Paul responds to all of this by reflecting on what Jesus taught and lived out in His own life. The Apostle tells us to pause, take that meditative breath, and allow the Christ inspired thoughts of our redeemed minds to take control of our emotions. Then we are counseled to do all that we do, say the words that we speak, and respond to others as an act of worshipful honor to Christ. This approach will change everything in our interactions with others. It doesn’t matter if the person that we are engaged with is close friend, family, distant acquaintance, or a stranger for they are all due to receive the same respect and honor in the name of Christ. This ability to engage with everyone in a loving and God-honoring manner was a distinct marker of Jesus’ way of living in our world. It should be the same for those of us who follow Christ.

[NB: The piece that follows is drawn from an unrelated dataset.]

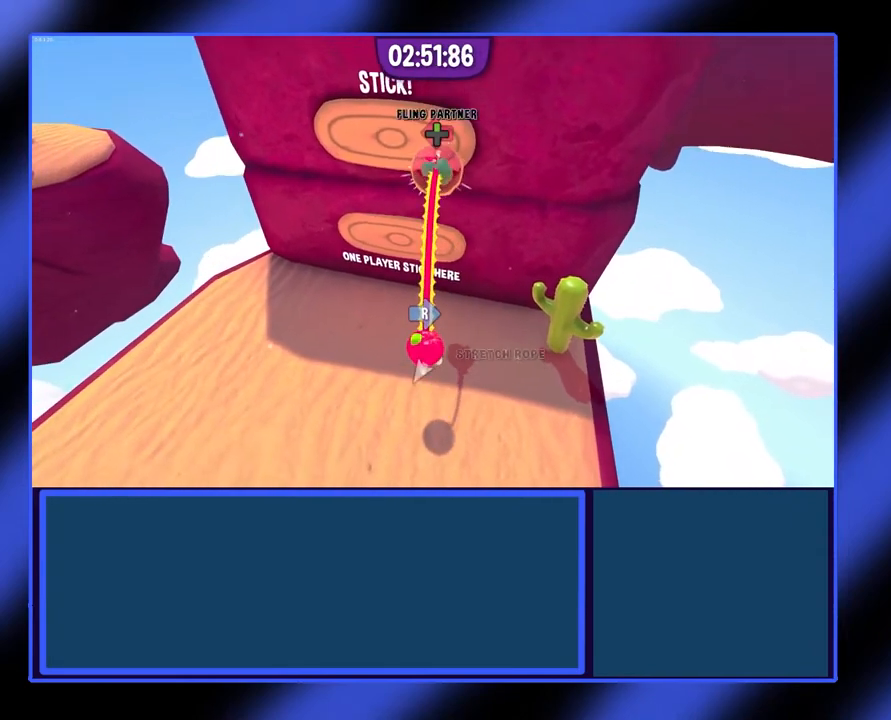
{"buttons": ["L2"], "left_stick": "center", "events": [[500, "DPAD_UP", "up"]]}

As we respond to evil with grace we infuse the heavenly into the harsh landscape of our world and touch its fevered brow with Christ’s peace and redemption.

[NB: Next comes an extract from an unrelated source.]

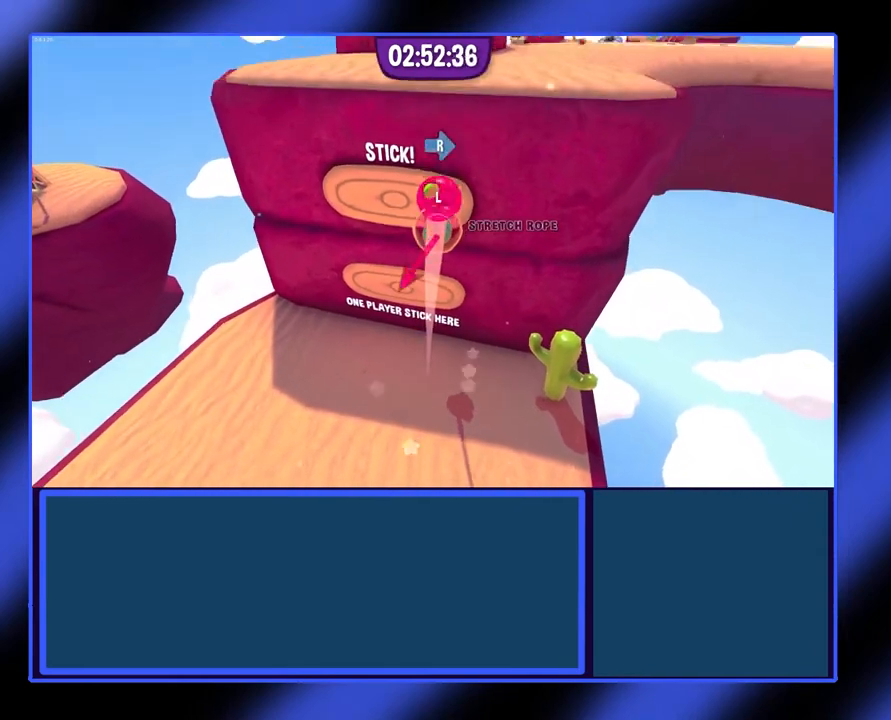
{"buttons": ["L2", "R2", "DPAD_UP"], "left_stick": "center", "events": [[133, "DPAD_UP", "down"], [367, "R2", "down"]]}
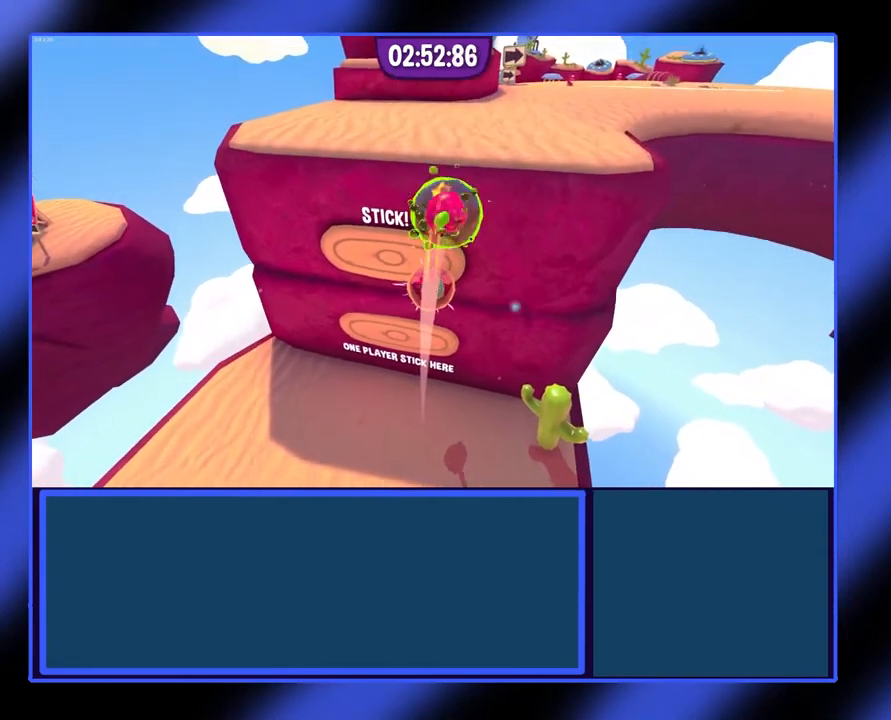
{"buttons": ["L2", "R2", "DPAD_UP"], "left_stick": "center", "events": []}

He said to him the third time, “Simon, son of John, do you love me?” Peter was grieved because He said to him the third time, “Do you love me?” and he said to Him, “You know everything; You know that I love you.” Jesus said to him, “Feed My sheep.”

John 21: 17

 

There is a quality to this scene on the beach that would be perfect for a film script. The setting is striking with the growing light of the early morning on the shore of the Sea. The fire would provide a dramatic glow to show the faces of Jesus and Peter as they dialogue. The emotion on Peter’s face could be emphasized by the way that the camera focused on his pain and confusion and their resolution in the loving words and actions of Christ. For here He is, the Lord of the Universe, the One who created it all, the King of Kings, and He is cooking fish to feed His wandering followers. Christ has come to bring the life of His grace to Peter’s broken spirit. Christ is reaching out to allow His truth to heal that brokenness and to set His people on the path that will take them into God’s plan and purpose for the rest of their lives.

 

Although Peter is one of the great figures in the history of the Christian faith, he seems to have been a great deal like most of us. He was not very consistent in his courage or in his application of God’s truth to the actual living of life. In simple terms, Peter fell down and acted the fool on far too many occasions. Yet, God had a plan for him and for his life, and God’s desire for Peter’s life would not be defeated by Peter’s own humanity. Instead, the Lord came after Peter with relentlessness and with understanding. As Jesus is talking with Peter, He probes some very sore wounds, and the pain that results is hard to endure. But Peter does come through the procedure. He is healed of the sin that has driven him away from God’s calling. Christ makes Himself evident and present for Peter and for the rest of us, too.

 

Most of us have Peter like stories to tell. We have failure and weakness in our lives and in our personalities that seems to dog us and to bring defeat to our journey. We carry with us the harsh reality of our sinful selves as it continually rises up and knocks us off of our feet. Still, after these dark nights of hopeless wandering, there is Christ. He is waiting for us to come to the warmth of the fire. There we will find the comfort of His presence and the strength that His Word brings to our starving spirits. God has come. He is with us. He asks that we turn away from our fears, get out of our self-focused thinking, and join Him in the light of His truth and loving grace. Christ is here to send each of us out into His pasture to, “Feed My sheep.”